EXERCISE BRIEF:
Each entry below is to be returned exactly, with any pictures left out.

STORED DATA:

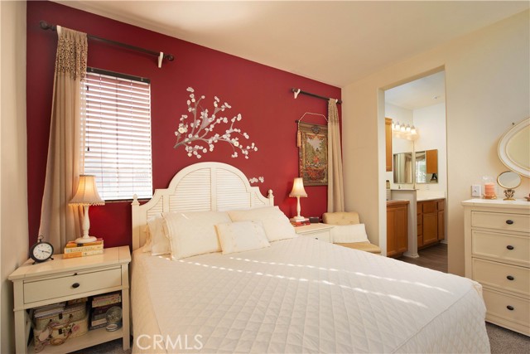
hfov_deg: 96.7
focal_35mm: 16
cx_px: 265
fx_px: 236
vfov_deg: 73.8
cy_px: 177
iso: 400
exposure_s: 1/200
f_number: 5
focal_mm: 16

WRITTEN SOLUTION:
hfov_deg: 96.7
focal_35mm: 16
cx_px: 265
fx_px: 236
vfov_deg: 73.8
cy_px: 177
iso: 400
exposure_s: 1/200
f_number: 5
focal_mm: 16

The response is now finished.